Le débat sur "le mariage pour tous" se révèle donc pour ce qu'il est : un très dense écran de fumée ; ce que nous rappelle Laurent Alexandre, chirurgien urologue, président de DNAvision (ça ne s'invente pas!), c'est qu'en fin de compte, c'est le marché qui décide… La chaîne complète serait : nous faisons ce que nous sommes capables[1] - techniquement – de faire, nous faisons, dans notre réalité sociale, ce qui peut être rentable, le marché décide. L'idéologie de la "liberté" lie la sauce.

Pour qui penserait que, comme la dame précitée, je délire (beau combat : délire de toute puissance contre délire paranoïaque), je propose deux saines lectures :

  • Eli Zaretsky avec qui j'ai déjà sonné quelques trompettes ; il termine son  livre, "Le siècle de Freud" (traduit en français en 2008) en s'interrogeant sur le déclin de la psychanalyse à partir des années 80. Il propose l'hypothèse, au-delà des errements des analystes eux-mêmes, que la psychanalyse  n'a plus sa place dans l'imaginaire du capitalisme après sa troisième révolution industrielle, révolution de "l'information" où il ne s'agit plus que des individus fabriquent des produits pour d'autres individus, mais que des émetteurs/récepteurs échangent des messages.

  • Richard Powers "Générosité" : c'est un roman … science, technique et marché de la biologie.

━━━━━━━━━━━━━━━━━━━━━━━━━━━━━━

TRAVAIL À FAIRE 1: Dans le texte ci-dessus sur le mariage pour tous, réécrivez sous forme de liste le paragraphe qui commence par « Le débat sur "le mariage pour tous" » en conservant ses faits essentiels.
TRAVAIL À FAIRE 2: Poursuivez le texte sur le mariage pour tous à partir de sa dernière phrase.

[Entrées du jeu de données]

━━━━━━━━━━━━━━━━━━━━━━━━━━━━━━

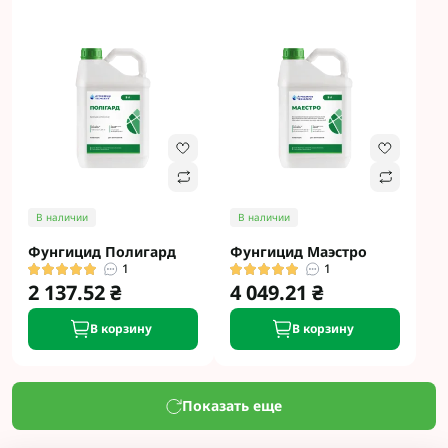
В наличии
В наличии
Фунгицид Полигард
Фунгицид Маэстро
1
1
2 137.52 ₴
4 049.21 ₴
В корзину
В корзину
Показать еще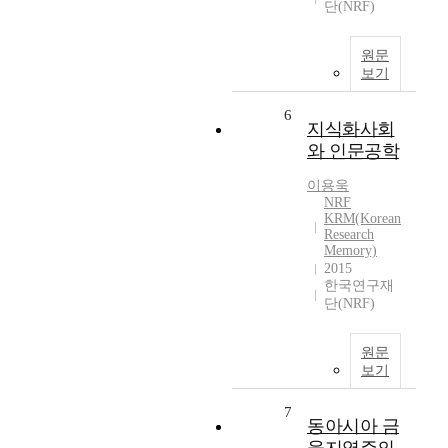
단(NRF)
원문
보기
6
지식화사회
와 인문공학
이용욱
NRF
KRM(Korean
Research
Memory)
2015
한국연구재
단(NRF)
원문
보기
7
동아시아 금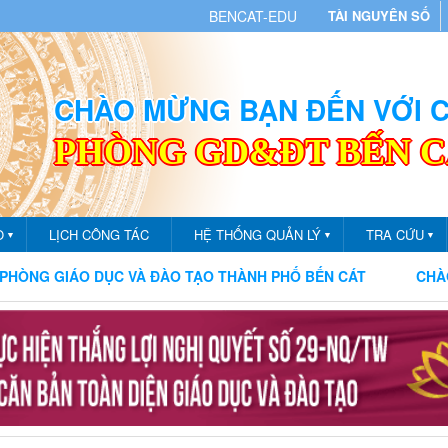
BENCAT-EDU
TÀI NGUYÊN SỐ
CHÀO MỪNG BẠN ĐẾN VỚI
PHÒNG GD&ĐT BẾN 
O
LỊCH CÔNG TÁC
HỆ THỐNG QUẢN LÝ
TRA CỨU
▼
▼
▼
ÁO DỤC VÀ ĐÀO TẠO THÀNH PHỐ BẾN CÁT
CHÀO MỪNG B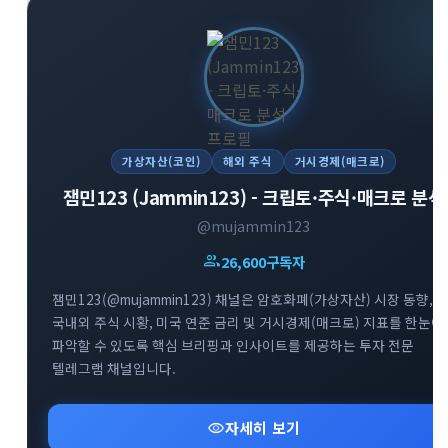
가상자산(코인)
해외 주식
거시경제(매크로)
잼민123 (Jammin123) - 크립토·주식·매크로 분석
@mujammin123
group
26,600
구독자
잼민123(@mujammin123) 채널은 암호화폐(가상자산) 시장 동향,
국내외 주식 시황, 미국 연준 금리 및 거시경제(매크로) 지표를 한눈에
파악할 수 있도록 핵심 브리핑과 인사이트를 제공하는 투자 전문
텔레그램 채널입니다.
visibility
자세히 보기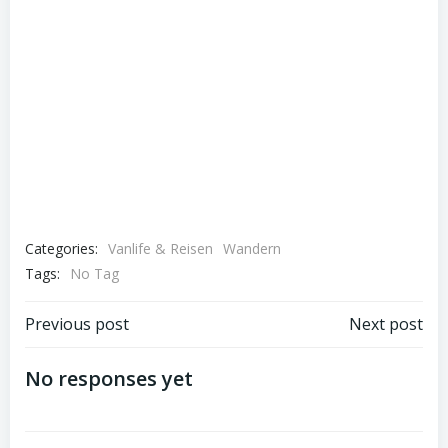
Categories:
Vanlife & Reisen
Wandern
Tags:
No Tag
Post
Post
Previous post
Next post
navigation
navigation
No responses yet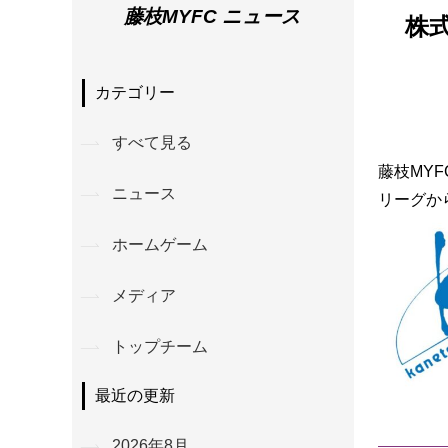
藤枝MYFC ニュース
株
カテゴリー
すべて見る
藤枝MY
ニュース
リーグか
ホームゲーム
メディア
トップチーム
最近の更新
2026年8月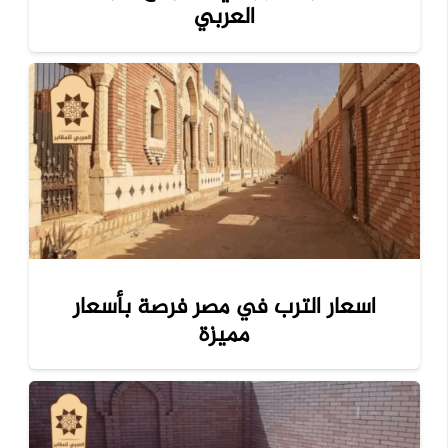
العربي
اسعار الترب في مصر فرصة بأسعار
مميزة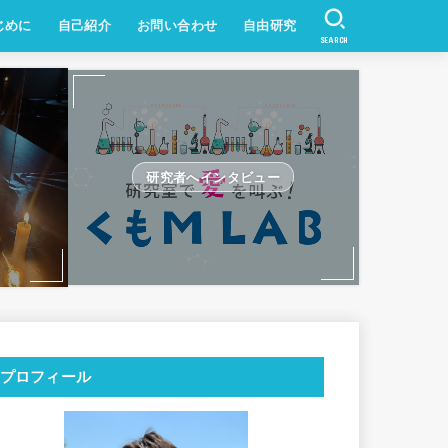
じめに
自己紹介
お問い合わせ
自由研究
SEARCH
研究者へインタビュー
プロフィール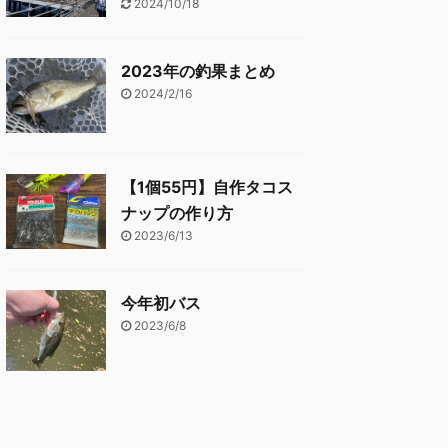
2024/10/18
2023年の釣果まとめ
2024/2/16
【1個55円】自作タコス
ナップの作り方
2023/6/13
今年初バス
2023/6/8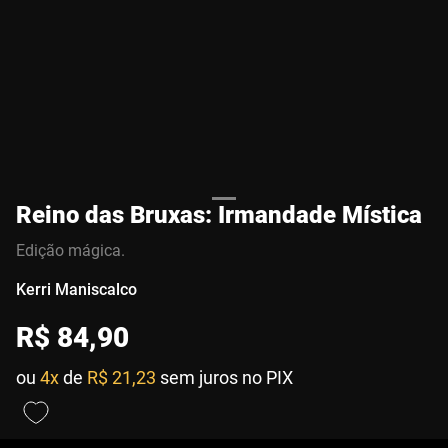
Reino das Bruxas: Irmandade Mística
Edição mágica.
Kerri Maniscalco
R$
84
,
90
ou
4x
de
R$ 21,23
sem juros no PIX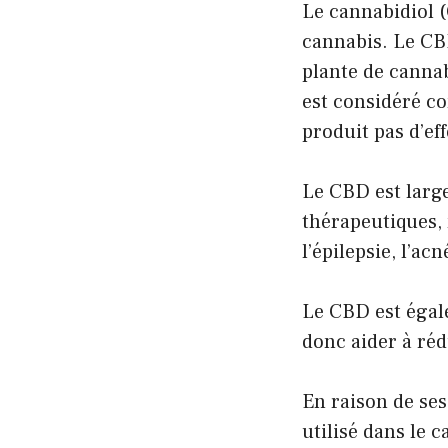
Le cannabidiol (
cannabis. Le CB
plante de cannab
est considéré co
produit pas d’eff
Le CBD est lar
thérapeutiques, 
l’épilepsie, l’ac
Le CBD est égal
donc aider à réd
En raison de se
utilisé dans le 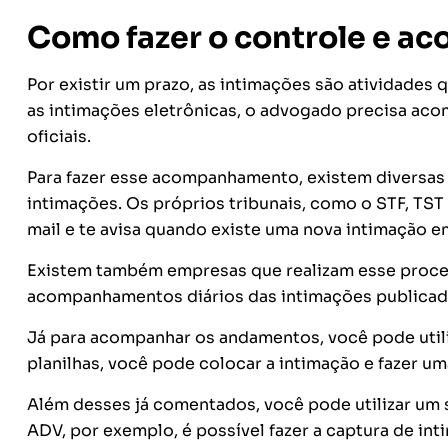
Como fazer o controle e 
Por existir um prazo, as intimações são atividades
as intimações eletrônicas, o advogado precisa aco
oficiais.
Para fazer esse acompanhamento, existem diversas f
intimações. Os próprios tribunais, como o STF, TS
mail e te avisa quando existe uma nova intimação 
Existem também empresas que realizam esse proc
acompanhamentos diários das intimações publicad
Já para acompanhar os andamentos, você pode utili
planilhas, você pode colocar a intimação e fazer um
Além desses já comentados, você pode utilizar um s
ADV, por exemplo, é possível fazer a captura de inti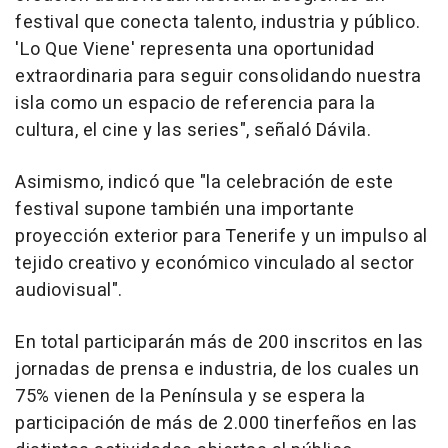
festival que conecta talento, industria y público.
'Lo Que Viene' representa una oportunidad
extraordinaria para seguir consolidando nuestra
isla como un espacio de referencia para la
cultura, el cine y las series", señaló Dávila.
Asimismo, indicó que "la celebración de este
festival supone también una importante
proyección exterior para Tenerife y un impulso al
tejido creativo y económico vinculado al sector
audiovisual".
En total participarán más de 200 inscritos en las
jornadas de prensa e industria, de los cuales un
75% vienen de la Península y se espera la
participación de más de 2.000 tinerfeños en las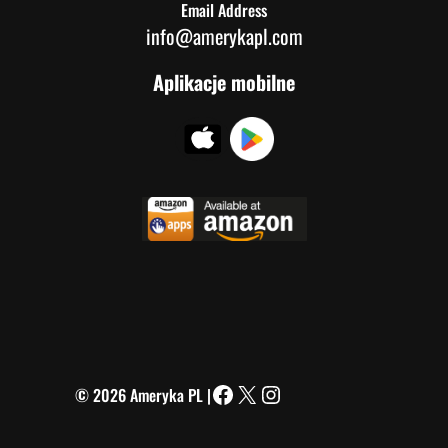
Email Address
info@amerykapl.com
Aplikacje mobilne
© 2026 Ameryka PL |
Facebook
X
Instagram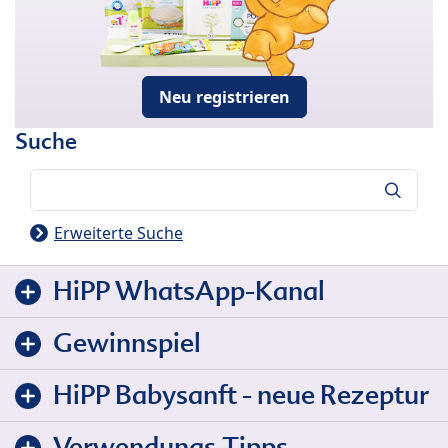
Neu registrieren
Suche
Suche
Erweiterte Suche
HiPP WhatsApp-Kanal
Gewinnspiel
HiPP Babysanft - neue Rezeptur
Verwendungs-Tipps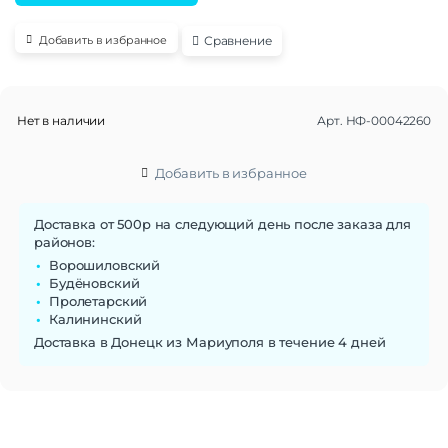
Сравнение
Добавить в избранное
Нет в наличии
Арт.
НФ-00042260
Добавить в избранное
Доставка от 500р на следующий день после заказа для
районов:
Ворошиловский
Будёновский
Пролетарский
Калининский
Доставка в Донецк из Мариуполя в течение 4 дней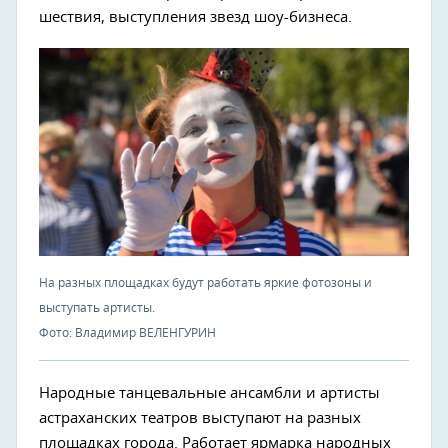
шествия, выступления звезд шоу-бизнеса.
На разных площадках будут работать яркие фотозоны и
выступать артисты.
Фото: Владимир ВЕЛЕНГУРИН
Народные танцевальные ансамбли и артисты
астраханских театров выступают на разных
площадках города. Работает ярмарка народных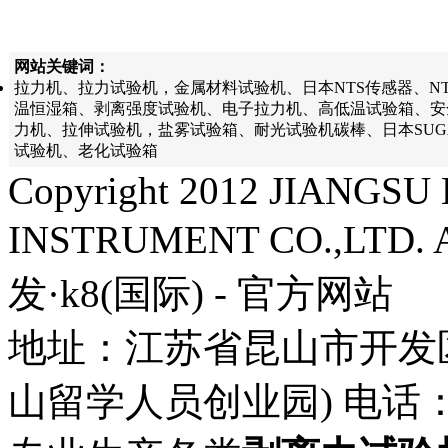
网站关键词：
拉力机、拉力试验机，金属材料试验机、日本NTS传感器、N
温恒湿箱、剥离强度试验机、电子拉力机、高低温试验箱、安
力机、拉伸试验机，盐雾试验箱、耐光试验机碳棒、日本SU
试验机、老化试验箱
Copyright 2012 JIANG
INSTRUMENT CO.,LTD. A
发·k8(国际) - 官方网站
地址：江苏省昆山市开发
山留学人员创业园) 电话： 57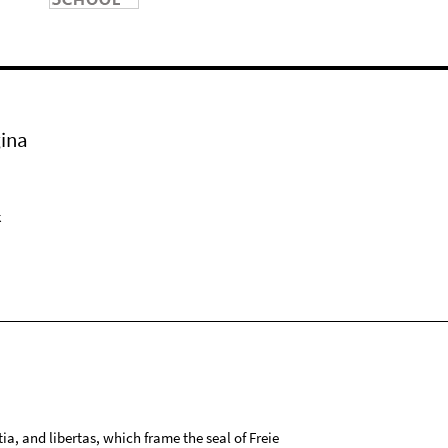
ina
k
tia, and libertas, which frame the seal of Freie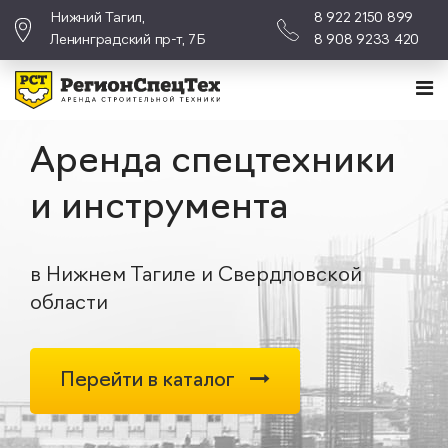
Нижний Тагил,
8 922 2150 899
Ленинградский пр-т, 7Б
8 908 9233 420
Аренда спецтехники
и инструмента
в Нижнем Тагиле и Свердловской
области
Перейти в каталог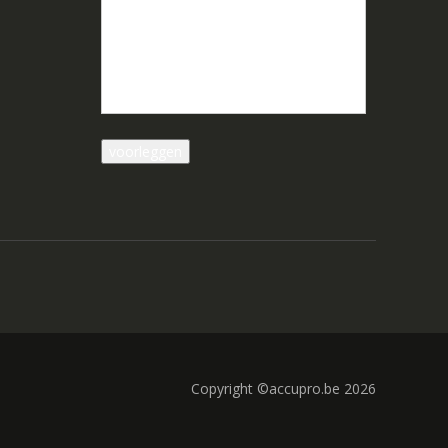
Copyright ©accupro.be 2026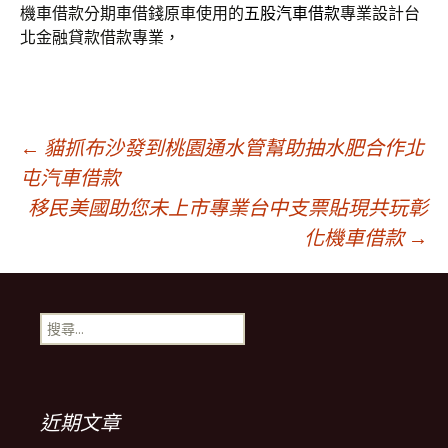
機車借款分期車借錢原車使用的
五股汽車借款
專業設計台
北金融貸款借款專業，
文
←
貓抓布沙發到桃園通水管幫助抽水肥合作北
屯汽車借款
移民美國助您未上市專業台中支票貼現共玩彰
章
化機車借款
→
導
搜
覽
尋
關
鍵
列
字:
近期文章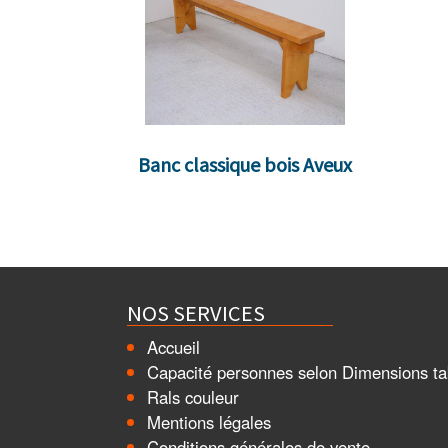
Banc classique bois Aveux
NOS SERVICES
Accueil
Capacité personnes selon Dimensions ta
Rals couleur
Mentions légales
Conditions générales de vente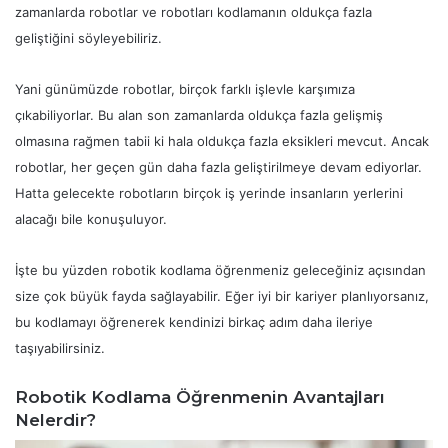
zamanlarda robotlar ve robotları kodlamanın oldukça fazla
geliştiğini söyleyebiliriz.
Yani günümüzde robotlar, birçok farklı işlevle karşımıza
çıkabiliyorlar. Bu alan son zamanlarda oldukça fazla gelişmiş
olmasına rağmen tabii ki hala oldukça fazla eksikleri mevcut. Ancak
robotlar, her geçen gün daha fazla geliştirilmeye devam ediyorlar.
Hatta gelecekte robotların birçok iş yerinde insanların yerlerini
alacağı bile konuşuluyor.
İşte bu yüzden robotik kodlama öğrenmeniz geleceğiniz açısından
size çok büyük fayda sağlayabilir. Eğer iyi bir kariyer planlıyorsanız,
bu kodlamayı öğrenerek kendinizi birkaç adım daha ileriye
taşıyabilirsiniz.
Robotik Kodlama Öğrenmenin Avantajları
Nelerdir?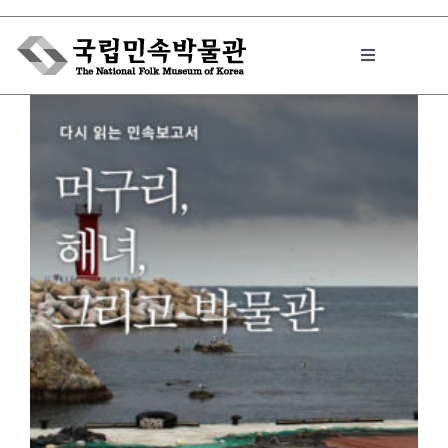
Skip
to
Toggle
content
Navigation
박물관에서는
민속이야기
민속 인사이드
원문보기 PDF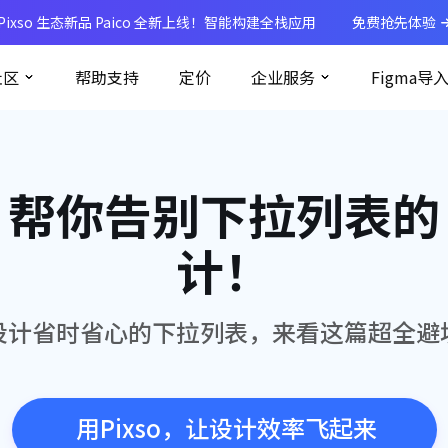
Pixso 生态新品 Paico 全新上线！智能构建全栈应用
免费抢先体验
社区
帮助支持
定价
企业服务
Figma导
，帮你告别下拉列表的
计！
设计省时省心的下拉列表，来看这篇超全避
用Pixso，让设计效率飞起来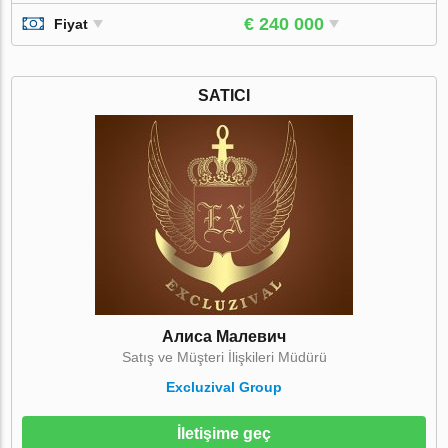
€ 240 000
Fiyat
SATICI
Алиса Малевич
Satış ve Müşteri İlişkileri Müdürü
Excluzival Group
İletişime geç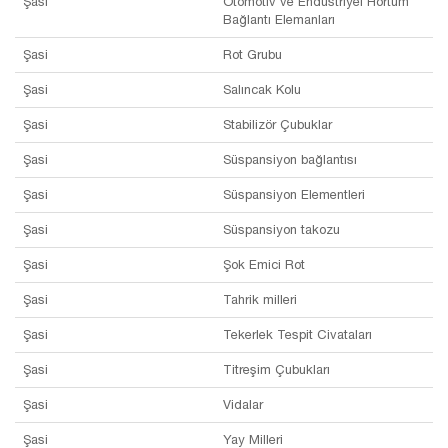
Şasi
Otomotiv ve Endüstriyel Hortum
Bağlantı Elemanları
Şasi
Rot Grubu
Şasi
Salıncak Kolu
Şasi
Stabilizör Çubuklar
Şasi
Süspansiyon bağlantısı
Şasi
Süspansiyon Elementleri
Şasi
Süspansiyon takozu
Şasi
Şok Emici Rot
Şasi
Tahrik milleri
Şasi
Tekerlek Tespit Civataları
Şasi
Titreşim Çubukları
Şasi
Vidalar
Şasi
Yay Milleri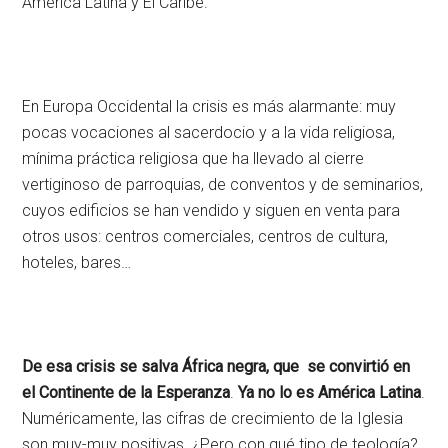
América Latina y El Caribe.
En Europa Occidental la crisis es más alarmante: muy
pocas vocaciones al sacerdocio y a la vida religiosa,
mínima práctica religiosa que ha llevado al cierre
vertiginoso de parroquias, de conventos y de seminarios,
cuyos edificios se han vendido y siguen en venta para
otros usos: centros comerciales, centros de cultura,
hoteles, bares…
De esa crisis s
e salva África negra, que
se convirtió en
el Continente de la Esperanza
.
Ya no lo es América Latina
.
Numéricamente, las cifras de crecimiento de la Iglesia
son muy-muy positivas. ¿Pero con qué tipo de teología?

━━━━━━━━━━━━━━━━━━━━━━━━━━━━━━

ZONE DE RÉPONSE 1:
- Le débat sur « le mariage pour tous » n'est qu'un très dense écran de fumée.
- Laurent Alexandre, chirurgien urologue et président de DNAvision, rappelle qu'en fin de compte c'est le marché qui décide.
- La chaîne complète se présente ainsi : nous faisons ce que nous sommes techniquement capables de faire ; dans notre réalité sociale, nous faisons ce qui peut être rentable ; le marché décide.
- L'idéologie de la « liberté » lie l'ensemble.

ZONE DE RÉPONSE 2:
Terminons provisoirement en revenant aux choses sérieuses : une femme m'a appris cette semaine que le gène de l'infidélité a été découvert, plus présent chez les hommes. Je lui laisse la responsabilité de l'information que je n'ai pas vérifiée …

 P.S. : Comme le hasard objectif ne m'abandonne pas, deux citations tirées ces jours-ci du roman de MURAKAMI "Kafka sur le rivage" (10/18) :

  • "La responsabilité commence avec le pouvoir de l'imagination. YEATS disait : In dreams begin responsibilities. …  p.178 (je crois que Freud aurait apprécié)

  • "Ce qui est en train de se passer n'est pas ta faute, dit-il. Ni la mienne. Ni la faute d'une prédiction ou d'une malédiction. Ni de l'ADN, ni de l'absurdité du monde, ni du structuralisme, ni de la troisième révolution industrielle. Si nous mourrons et nous disparaissons, c'est que le monde repose sur un mécanisme d'anéantissement et de perte. Nos existences ne sont rien d'autre que les ombres projetées par ce principe. … p. 457/458

Est-ce cela le choix : la responsabilité ou l'anéantissement? Nous sommes la seule espèce capable de s'autodétruire…

P.S.2 : souvenons-nous que Frankenstein n'est pas le monstre, mais son créateur...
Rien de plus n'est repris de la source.